7 december 1965
Hoewel door God geplaatst in een staat van gerechtigheid, heeft de mens, verleid door de Boze reeds in het eerste begin van de geschiedenis zijn vrijheid misbruikt door op te staan tegen God en door zijn doel te willen bereiken buiten God. Ofschoon zij God kenden, hebben zij God niet de Hem toekomende eer gebracht. Maar hun geest, die het inzicht verwierp, werd geheel verduisterd, en zij hebben het schepsel gediend in plaats van de Schepper. Vgl. Rom. 1, 21-25 Wat wij uit de goddelijke openbaring weten, stemt overeen met de ervaring. Want bij een ernstige reflectie op zich zelf ontdekt de mens ook, dat hij geneigd is tot het kwade en onder de druk ligt van allerlei ellende, die niet van zijn goede Schepper afkomstig kan zijn. Door zijn veelvuldig weigeren, God als zijn oorsprong te erkennen, heeft de mens ook de juiste orde verbroken met betrekking tot zijn laatste doel en daarmee ook heel de harmonie zowel met betrekking tot zich zelf als tot de andere mensen en al het geschapene.

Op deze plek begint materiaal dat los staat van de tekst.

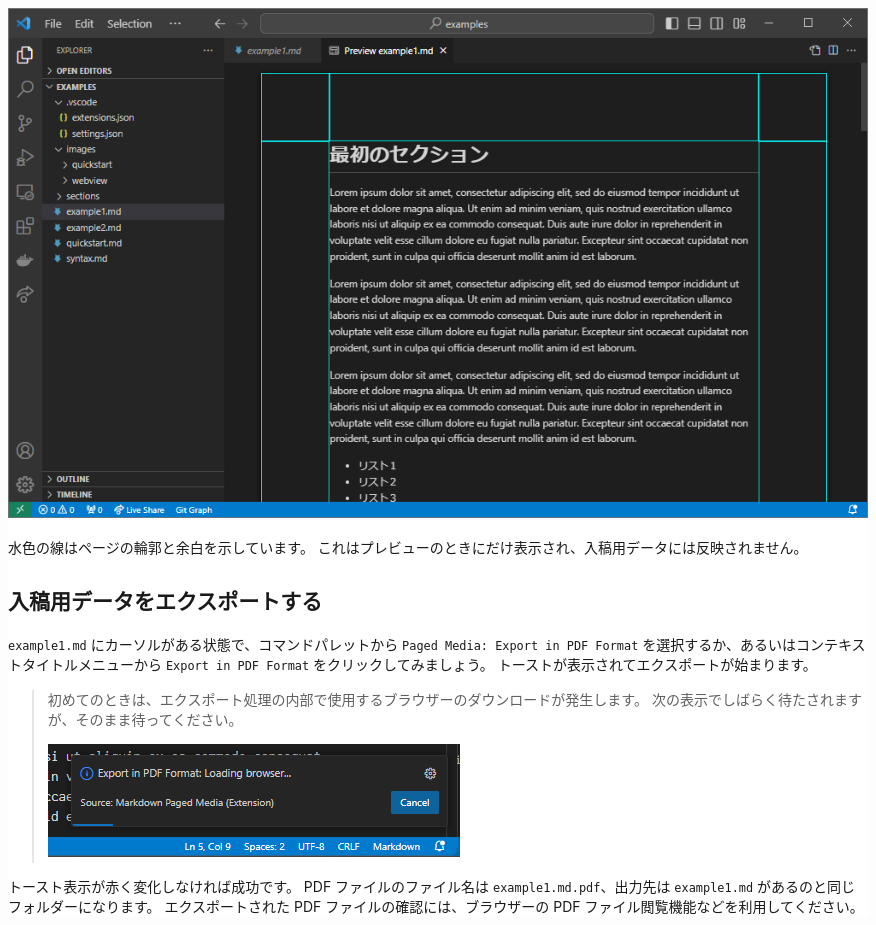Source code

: ![Markdown Preview を開いたところ](images/quickstart/preview.png)

水色の線はページの輪郭と余白を示しています。
これはプレビューのときにだけ表示され、入稿用データには反映されません。

## 入稿用データをエクスポートする

`example1.md` にカーソルがある状態で、コマンドパレットから `Paged Media: Export in PDF Format` を選択するか、あるいはコンテキストタイトルメニューから `Export in PDF Format` をクリックしてみましょう。
トーストが表示されてエクスポートが始まります。

> 初めてのときは、エクスポート処理の内部で使用するブラウザーのダウンロードが発生します。
> 次の表示でしばらく待たされますが、そのまま待ってください。
> 
> ![ブラウザーのダウンロード](images/quickstart/loading-browser.png)

トースト表示が赤く変化しなければ成功です。
PDF ファイルのファイル名は `example1.md.pdf`、出力先は `example1.md` があるのと同じフォルダーになります。
エクスポートされた PDF ファイルの確認には、ブラウザーの PDF ファイル閲覧機能などを利用してください。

Zo is de mens in zich zelf verdeeld. Daarom vertoont heel het menselijk leven, zowel individueel als collectief, het beeld van een strijd, een dramatische strijd tussen goed en kwaad, tussen licht en duisternis. De mens ervaart zelfs zijn machteloosheid om de aanvallen van het kwaad uit zich zelf afdoend te overwinnen, zodat iedereen zich als het ware geketend voelt. Maar de Heer zelf is gekomen om de mens te bevrijden en hem te versterken door hem innerlijk te vernieuwen en door de vorst van deze wereld Vgl. Joh. 12, 31 , die hem in de slavernij van de zonde gevangen hield Vgl. Joh. 8, 34 , buiten te werpen. De zonde nu is een aantasting van de mens, doordat ze hem belet zijn volheid te bereiken. In het licht van deze openbaring vinden verheven roeping én diepe ellende die de mensen hun laatste verklaring.